Drug regulatory authorities must request adequate stability data from manufacturers in support of their claims concerning the shelf-life of registered products relevant to their countries. These data must be evaluated in the light of scientific knowledge and experience.
They should develop means to ensure that relevant information on shelf-life and storage conditions is readily available to all concerned, for example by establishing regulations on labelling. They should ensure, when inspections of manufacturing establishments are carried out in accordance with the requirements of Good Practices in the Manufacture and Quality Control of Drugs (4), that appropriate stability-testing programmes for marketed products are being followed.

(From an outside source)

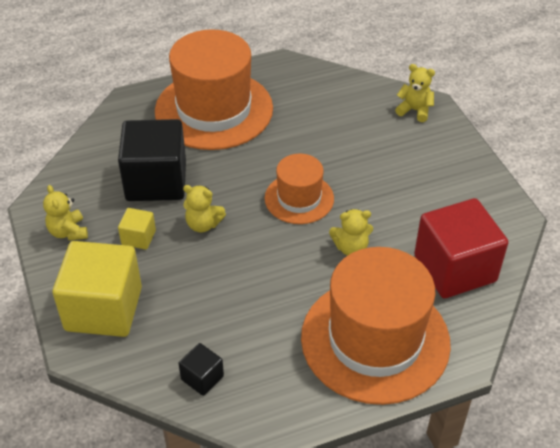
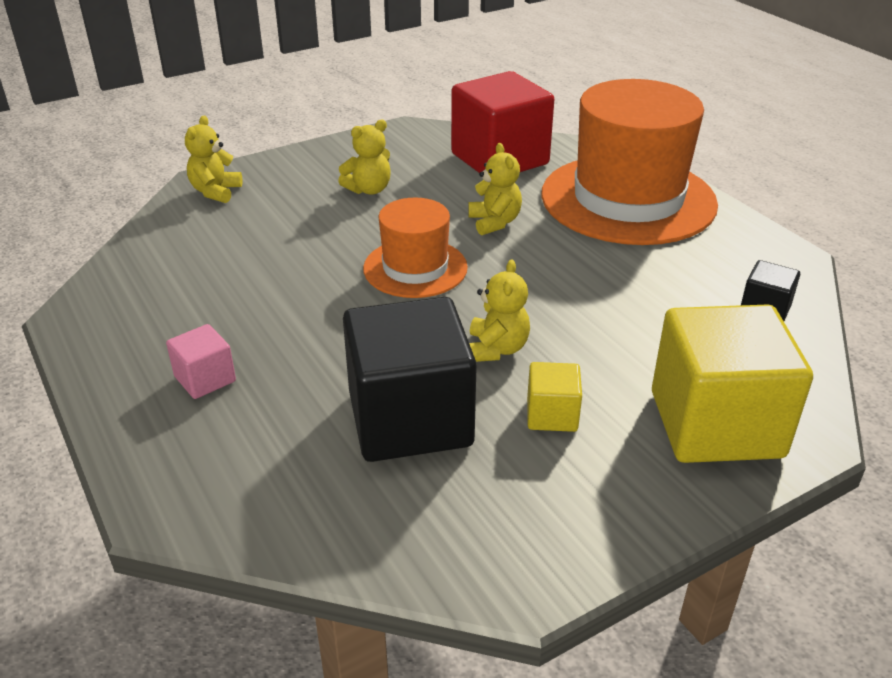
camera: 100 degrees left, 10 degrees down
yellow teddy bear [43,185,88,241] -> yellow teddy bear moved to [338,120,391,195]
orange hat [155,29,273,150] -> pink cube [166,324,236,399]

Guidelines and inspections are necessary to ensure that drug products are adequately handled and stored in the pharmaceutical supply system - for example, by requiring that the temperature regimen recommended by the manufacturer is followed, that there is appropriate control of other environmental factors, that a proper system of stock rotation (“first-in-first-out” rule) is maintained, and that expired products are destroyed. More detailed consideration of such factors is to be found in publications by FIP and IFPMA (7) and others (8, 9). The importance of adequate storage facilities cannot be overemphasized. Experience in many countries proves that investment in warehouses is cost-effective. Products should be monitored by random visual inspection and where possible by laboratory testing at various stages in the distribution system (including hospital wards).